This series is about breaking the ten commandments in your writing—doing to your characters, or having them do, things you’d never want anyone to do to you.
Commandment #5: Honor your father and mother.
Judging from my Facebook feed around Mother’s Day and Father’s Day, you’d think my friends lived in some weird reverse Lake Wobegon—where all the parents are above average.
I can see two possible reasons for this:
- We remember, or at least talk about, only the good in people after they’re gone.
- Only the people with exceptional parents post about them on Facebook.
It’s got to be one of these two, because it’s a simple fact that we live in an imperfect world with imperfect parents. Some are just imperfect enough to make our lives interesting, while others are imperfect enough to make our lives miserable.
Flannery O’Connor said something like (I paraphrase):
Anyone who has survived childhood has enough material to write about for the rest of his life.
Since our lives as children revolve around our parents, present or absent, this means (quoting myself):
Sooner or later, directly or indirectly, you’re going to write about your parents.
The question is whether you’ll do it honestly.
Here’s where we run headlong into the fifth commandment on a real-world level. If your parents listed toward the dysfunctional end of the spectrum, is it dishonoring them to write about them honestly?
This is a thorny question, one with a lot of facets and considerations. For one thing, it could make a big difference whether your parents are alive and what kind of relationship you have with them. It matters, too, whether they’re still the same kind of people they were when you were growing up. And it matters whether they’re likely to come after you with either a lawsuit or a shotgun if you write the truth.
But if you’re going to write about them at all—as I believe you inevitably will—it’s my belief you have to do it honestly. Because if writing is not honest, it doesn’t deserve to exist.
That doesn’t mean you have to create characters that precisely echo your own family of origin and depict what really happened there. In fact, I think it’s probably better if you don’t—both for the sake of keeping the fifth commandment and for the sake of writing your best fiction.
Unadulterated reality seldom makes the best fiction.

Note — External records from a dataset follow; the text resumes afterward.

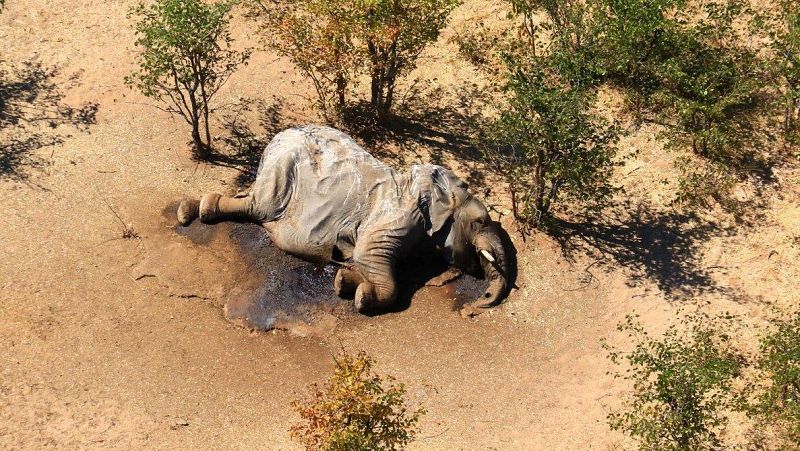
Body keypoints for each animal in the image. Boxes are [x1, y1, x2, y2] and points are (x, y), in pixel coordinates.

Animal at [177, 125, 512, 316]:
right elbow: (369, 256)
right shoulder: (398, 215)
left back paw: (191, 209)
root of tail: (279, 135)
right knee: (259, 207)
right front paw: (362, 297)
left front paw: (344, 282)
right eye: (480, 221)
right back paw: (194, 211)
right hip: (282, 168)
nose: (474, 307)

It’s too messy, too full of contradictions. It doesn’t follow a neat plot arc. If the events of real life are translated into fiction, they’re generally either boring or unbelievable. And the ending is rarely as satisfying as we want our novel endings to be.
If you feel the need to write the true story of your childhood exactly as you remember it (which is probably not exactly as it happened), go ahead and do it. Get it out of your system. Share it with your spouse and your siblings if you want. Then burn it.
What I do suggest for writing about your parents is this:
- Wait until you have a little distance, a little understanding, some measure of forgiveness. You’ll probably have to write your way to full understanding and forgiveness; but it’s best to get there before you write “The End.”
- Write indirectly. Write about characters who struggle with their parents, but make them different from yourself and your parents. Give their story a proper plot arc and a satisfying conclusion. Don’t write the picture-perfect childhood you wish you’d had; but you can end with a reconciliation that may or may not ever happen in your own life.
- Be honest about your own struggles as the child of your parents. But be honest about your parents as people, too. Put yourself inside their skin. Live their struggles and challenges. Get a grip on what made them tick. Cut them some slack—chances are you’re not perfect yourself. And if they’ve repented, let that knowledge inform what you write as well. Be truthful—but also be gracious. Be kind.
If you still feel you can’t write about your parents, even following these guidelines, without dishonoring them, you could always wait until they’ve passed on. I promise you they’ll have more perspective then.
An imperfect, or even a tragic, childhood can be a great gift for a writer. It can give you compassion and empathy, crucial qualities for a writer. It can give you the deep emotional experience you need to connect with your readers on an intimate level. And, of course, it gives you lots of material.
So if you can’t think of anything else to thank your parents for, thank them for that. Honor them by becoming the best writer you can be.
Charise says
I like Anne Lamott’s line that if people didn’t want to be written about, they should have behaved better.
Katherine Hyde says
I love that too. I had her in mind writing this, but somehow a quote didn’t work itself in.